(Recorded data)
▼▼▼
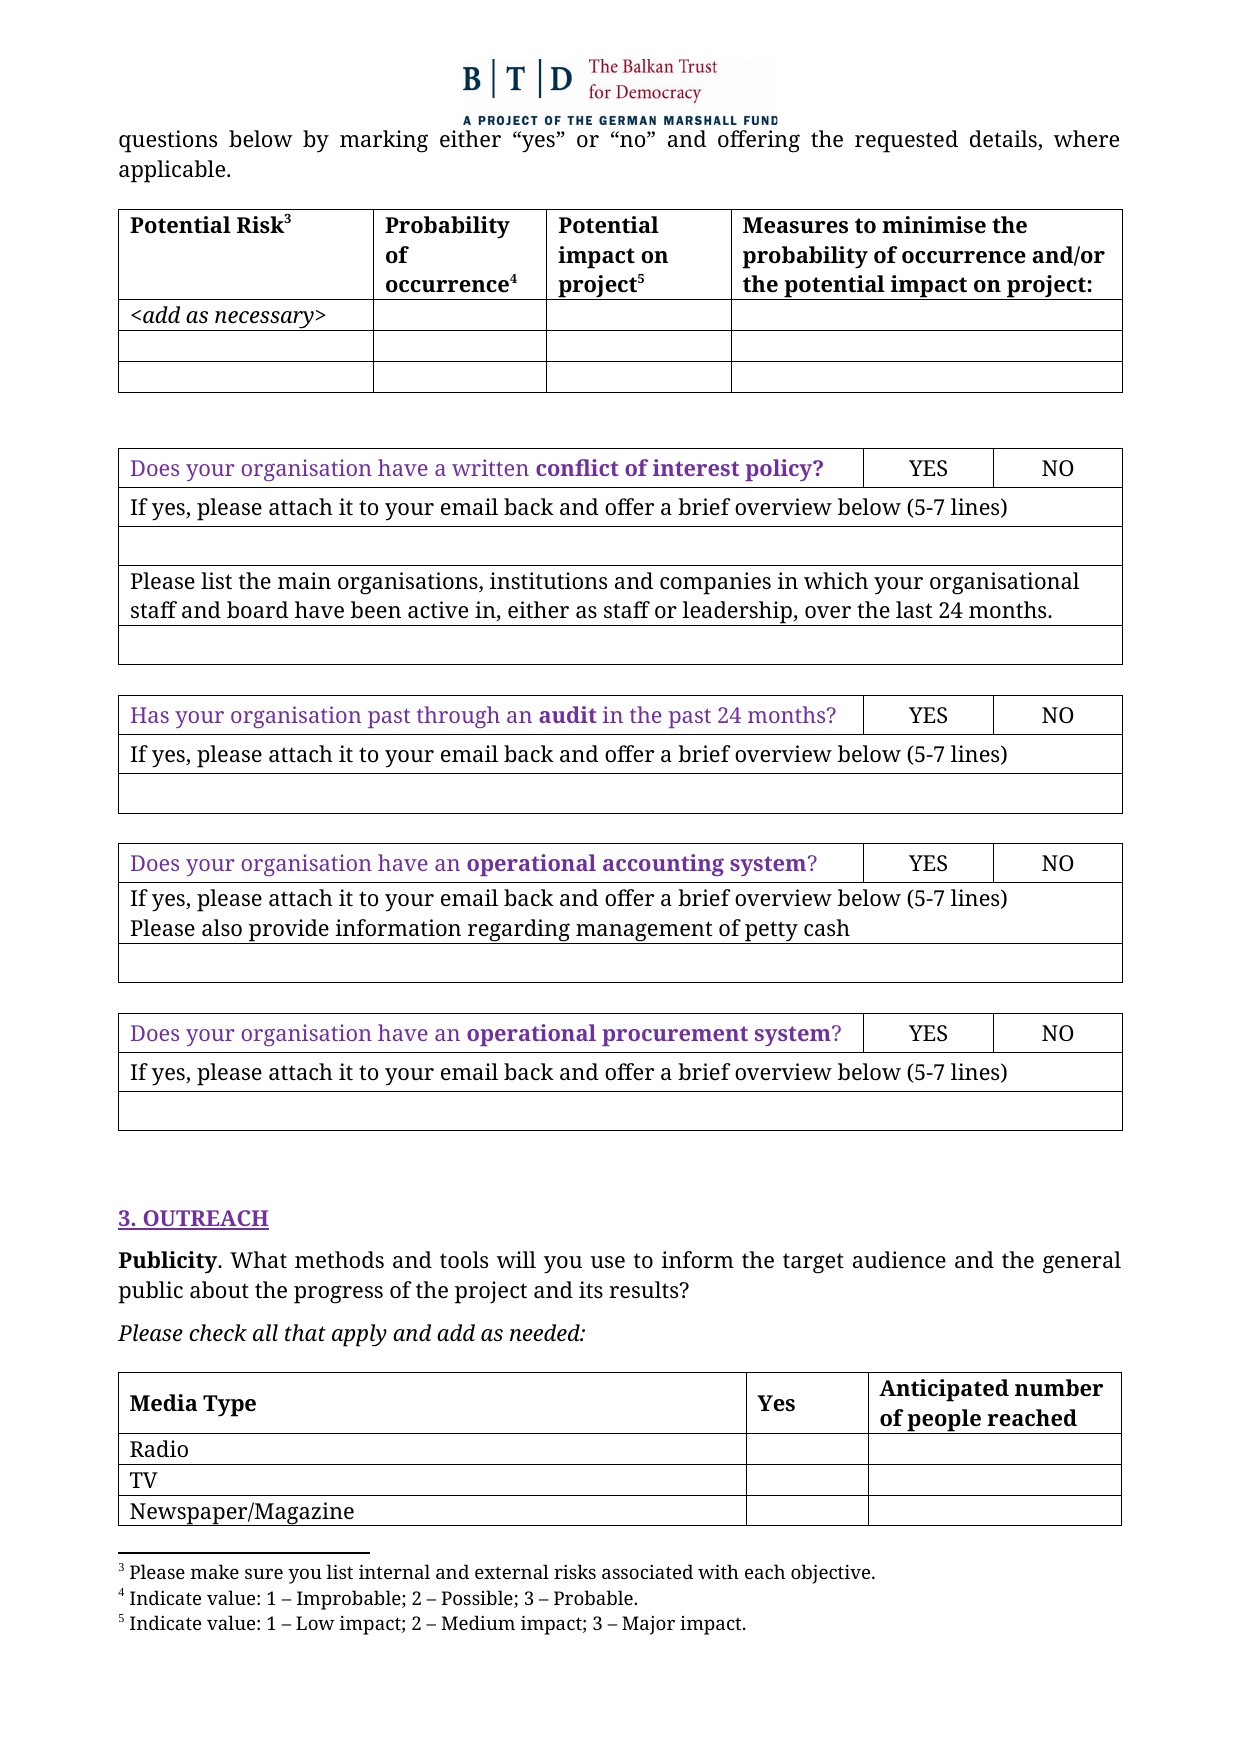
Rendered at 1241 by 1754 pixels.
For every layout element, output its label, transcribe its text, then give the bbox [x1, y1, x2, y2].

table_cell [869, 1434, 1121, 1464]
table_cell [547, 331, 731, 361]
table_header Potential impact on project [547, 210, 731, 299]
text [118, 124, 1122, 184]
table_header NO [994, 844, 1122, 882]
table_cell [119, 626, 1122, 664]
table_cell If yes, please attach it to your email back and offer a brief overview below (5-7 lines) Please also provide information regarding management of petty cash [119, 883, 1122, 943]
table_cell [374, 331, 546, 361]
table_cell [869, 1496, 1121, 1525]
table_cell [119, 1092, 1122, 1130]
table_header Measures to minimise the probability of occurrence and/or the potential impact on project: [732, 210, 1122, 299]
table_header Anticipated number of people reached [869, 1373, 1121, 1433]
table_cell If yes, please attach it to your email back and offer a brief overview below (5-7 lines) [119, 1053, 1122, 1091]
table_cell Please list the main organisations, institutions and companies in which your organisational staff and board have been active in, either as staff or leadership, over the last 24 months. [119, 566, 1122, 625]
table_header YES [864, 696, 993, 734]
table_header Yes [747, 1373, 868, 1433]
table_cell [747, 1434, 868, 1464]
table_cell [869, 1465, 1121, 1494]
table_cell [119, 527, 1122, 565]
table_cell [547, 362, 731, 392]
table_cell [119, 944, 1122, 982]
table_cell [732, 300, 1122, 330]
table_header Media Type [119, 1373, 746, 1433]
table_header YES [864, 1014, 993, 1052]
table_cell TV [119, 1465, 746, 1494]
table_cell [119, 774, 1122, 812]
table_cell [374, 300, 546, 330]
table_cell [119, 362, 373, 392]
table_cell Radio [119, 1434, 746, 1464]
table_cell [747, 1465, 868, 1494]
table_cell [119, 331, 373, 361]
table_header NO [994, 696, 1122, 734]
table_header NO [994, 449, 1122, 487]
table_cell [732, 362, 1122, 392]
table_cell If yes, please attach it to your email back and offer a brief overview below (5-7 lines) [119, 488, 1122, 526]
table_header Probability of occurrence [374, 210, 546, 299]
table_cell If yes, please attach it to your email back and offer a brief overview below (5-7 lines) [119, 735, 1122, 773]
table_cell [374, 362, 546, 392]
table_cell [732, 331, 1122, 361]
table_header Does your organisation have a written conflict of interest policy? [119, 449, 863, 487]
table_header YES [864, 844, 993, 882]
table_header Does your organisation have an operational procurement system? [119, 1014, 863, 1052]
table_header NO [994, 1014, 1122, 1052]
table_header YES [864, 449, 993, 487]
table_header Has your organisation past through an audit in the past 24 months? [119, 696, 863, 734]
picture [463, 59, 778, 125]
text 3. OUTREACH [118, 1203, 1122, 1233]
table_header Potential Risk [119, 210, 373, 299]
text Publicity. What methods and tools will you use to inform the target audience and the general public about the progress of the project and its results? [118, 1245, 1122, 1305]
table_cell [747, 1496, 868, 1525]
table_cell Newspaper/Magazine [119, 1496, 746, 1525]
table_header Does your organisation have an operational accounting system? [119, 844, 863, 882]
text Please check all that apply and add as needed: [118, 1317, 1122, 1347]
table_cell <add as necessary> [119, 300, 373, 330]
table_cell [547, 300, 731, 330]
▲▲▲
Where a line above contains the string "system", copy that line.

* ANSWER TO THIS TASK
table_header Does your organisation have an operational procurement system? [119, 1014, 863, 1052]
table_header Does your organisation have an operational accounting system? [119, 844, 863, 882]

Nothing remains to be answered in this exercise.